Re: [GIT pull] perf/urgent for 5.7-rc2

From: Ingo Molnar
Date: Mon Apr 20 2020 - 03:48:52 EST



* Josh Poimboeuf <jpoimboe@xxxxxxxxxx> wrote:

> On Sun, Apr 19, 2020 at 11:56:51AM -0700, Linus Torvalds wrote:
>
> > So I'm wondering if there any way that objtool could be run at
> > link-time (and archive time) rather than force a re-build of all the
> > object files from source?
>
> We've actually been making progress in that direction. Peter added
> partial vmlinux.o support, for Thomas' noinstr validation. The problem
> is, linking is single-threaded so it ends up making the kernel build
> slower overall.
>
> So right now, we still do most things per compilation unit, and only do
> the noinstr validation at vmlinux.o link time. Eventually, especially
> with LTO, we'll probably end up moving everything over to link time.

■ Dataset extract ■
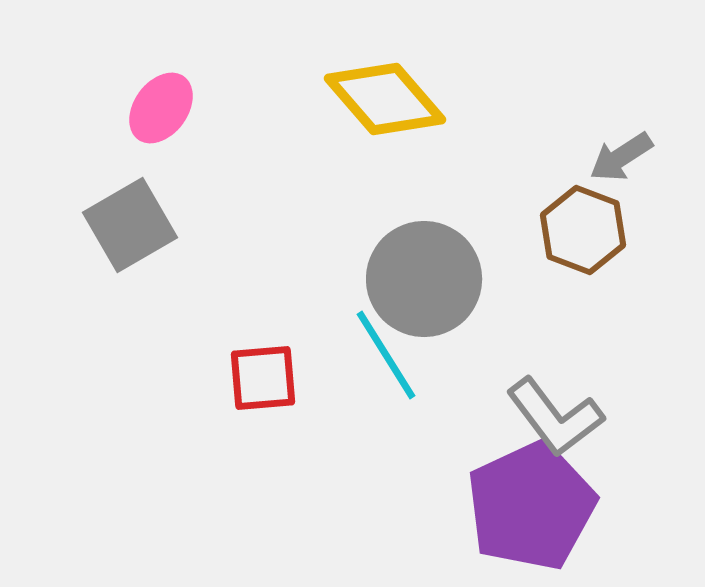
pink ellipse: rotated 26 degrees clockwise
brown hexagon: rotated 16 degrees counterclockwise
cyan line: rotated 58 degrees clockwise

■ Goals ■
A) According to the objtool message, why does running objtool at link time make the kernel build slower overall?
B) Please carry the objtool message on from its last sentence.
The material has nothing to do with the work here.

■ Outputs for the tasks ■
A) Because linking is single-threaded.

B)
Fortunately, much of what objtool does against vmlinux.o can be
parallelized in a rather straightforward fashion I believe, if we build
with -ffunction-sections.

Here's the main "objtool check" processing steps:

int check(const char *_objname, bool orc)
{
...
ret = decode_sections(&file);
...

ret = validate_functions(&file);
...
ret = validate_unwind_hints(&file);
...
ret = validate_reachable_instructions(&file);
...
ret = create_orc(&file);
...
ret = create_orc_sections(&file);
}

The 'decode_sections()' step takes about 92% of the runtime against
vmlinux.o:

$ taskset 1 perf stat --repeat 3 --sync --null tools/objtool/objtool check vmlinux.o

Performance counter stats for 'tools/objtool/objtool check vmlinux.o' (3 runs):

3.05757 +- 0.00247 seconds time elapsed ( +- 0.08% )

$ taskset 1 perf stat --repeat 3 --exit-after-decode --null tools/objtool/objtool check vmlinux.o

Performance counter stats for 'tools/objtool/objtool check vmlinux.o' (3 runs):

2.83132 +- 0.00272 seconds time elapsed ( +- 0.10% )

(The --exit-after-decode hack makes it exit right after
decode_sections().)

Within decode_sections(), the main overhead is in decode_instructions()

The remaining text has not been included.